The specific mechanisms of carcinogenicity of o-toluidine are not completely understood, but they are known to be complex and to involve metabolic activation, which results in formation of reactive metabolites. The earlier mentioned o-nitrosotoluene, which causes cancer in rats, is an example of these reactive metabolites. Research has indicated that o-toluidine is a mutagen and causes oxidative DNA damage and chromosomal damage (Skipper et al. 2010). Multiple studies have shown that the compound induces oxidative DNA damage and strand breaks in cultured human cells (Watanabe et al. 2010; Ohkuma et al. 1999, Watanabe et al. 2010). DNA damage was also observed in rats and mice exposed in vivo to o-toluidine (Robbiano et al. 2002, Sekihashi et al. 2002) and even large scale chromosomal damage was observed in yeast and mammalian cells exposed to o-toluidine in vitro. More generally, chromosomal instability is known to be induced by aromatic amines in urinary bladder cells. Chromosomal instability may lead to both aneuploidy (presence of an abnormal number of chromosomes in a cell), which is observed in cancer cells, and loss of heterozygosity (loss of the entire gene and the surrounding chromosomal region), which can result in the absence of a tumor suppressor gene (Höglund et al. 2001, Sandberg 2002, Phillips and Richardson 2006).

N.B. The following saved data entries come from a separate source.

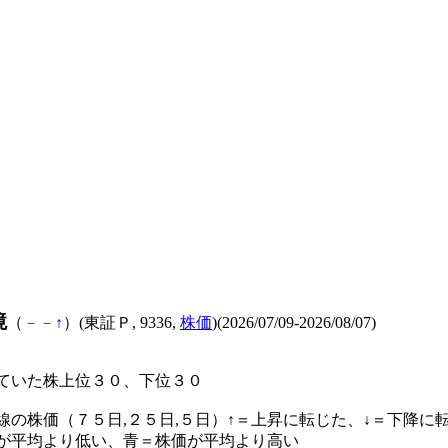
境
（
－
－
↑
）(東証Ｐ, 9336,
株価
)(2026/07/09-2026/08/07)
ていた株上位３０、下位３０
線の株価（７５日,２５日,５日）↑＝上昇に転じた、↓＝下降に
が平均より低い、青＝株価が平均より高い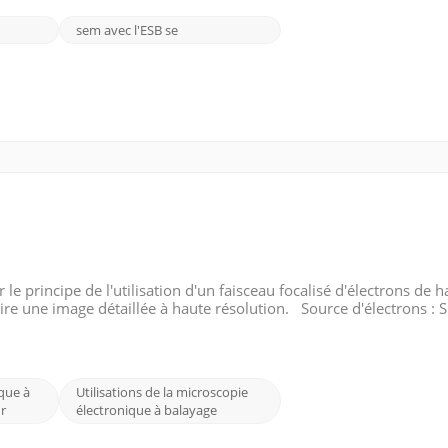
sem avec l'ESB se
e principe de l'utilisation d'un faisceau focalisé d'électrons de h
ire une image détaillée à haute résolution. Source d'électrons :
ement un filament de tungstène chauffé ou un canon à émission d
que à
Utilisations de la microscopie
r
électronique à balayage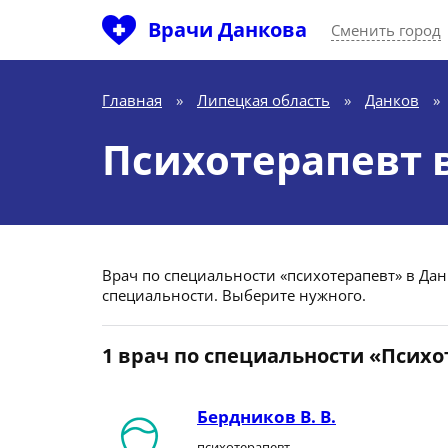
Врачи Данкова
Сменить город
Главная
»
Липецкая область
»
Данков
»
Психотерапевт 
Врач по специальности «психотерапевт» в Данк
специальности. Выберите нужного.
1 врач по специальности «Псих
Бердников В. В.
психотерапевт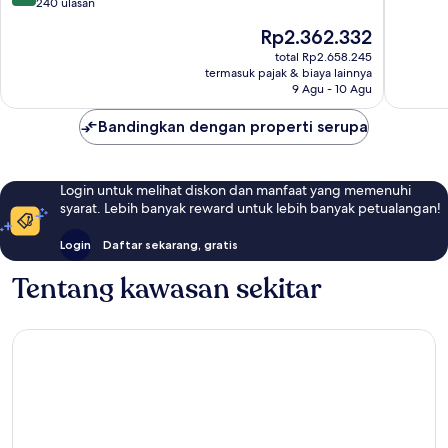
Bazas
dari
Sempur
240 ulasan
10,
12
Harga
Rp2.362.332
Luar
ulasan
sekarang
Biasa,
total Rp2.658.245
Rp2.362.332
termasuk pajak & biaya lainnya
240
9 Agu - 10 Agu
ulasan
Bandingkan dengan properti serupa
Login untuk melihat diskon dan manfaat yang memenuhi
syarat. Lebih banyak reward untuk lebih banyak petualangan!
Login
Daftar sekarang, gratis
Tentang kawasan sekitar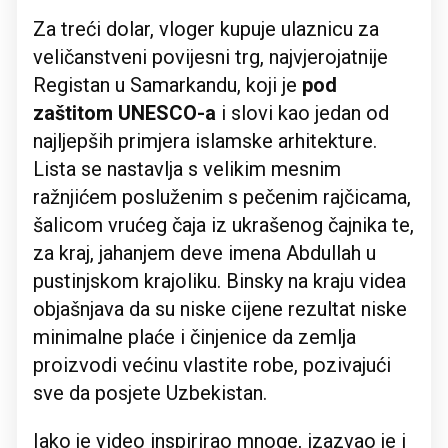
Za treći dolar, vloger kupuje ulaznicu za
veličanstveni povijesni trg, najvjerojatnije
Registan u Samarkandu, koji je
pod
zaštitom UNESCO-a
i slovi kao jedan od
najljepših primjera islamske arhitekture.
Lista se nastavlja s velikim mesnim
ražnjićem posluženim s pečenim rajčicama,
šalicom vrućeg čaja iz ukrašenog čajnika te,
za kraj, jahanjem deve imena Abdullah u
pustinjskom krajoliku. Binsky na kraju videa
objašnjava da su niske cijene rezultat niske
minimalne plaće i činjenice da zemlja
proizvodi većinu vlastite robe, pozivajući
sve da posjete Uzbekistan.
Iako je video inspirirao mnoge, izazvao je i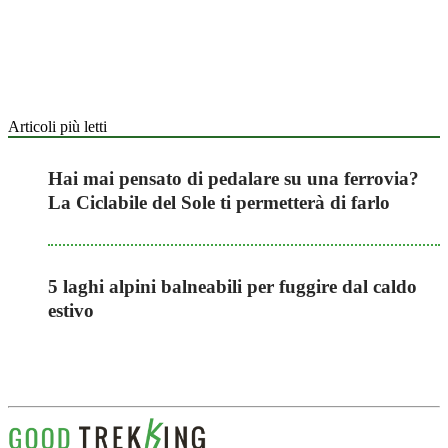
Articoli più letti
Hai mai pensato di pedalare su una ferrovia?
La Ciclabile del Sole ti permetterà di farlo
5 laghi alpini balneabili per fuggire dal caldo
estivo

Specific determination of glucose
o-Toluidine can also be used for measuring serum glucose concentration, in the form of acetic acid–o-toluidine. The o-toluidine reaction for the estimation of glucose concentration in the serum gained massive popularity in the 1970s. This method was mostly used by clinical laboratories. Because of the potential health hazard, the laboratories now have a modified method by using alternative compounds.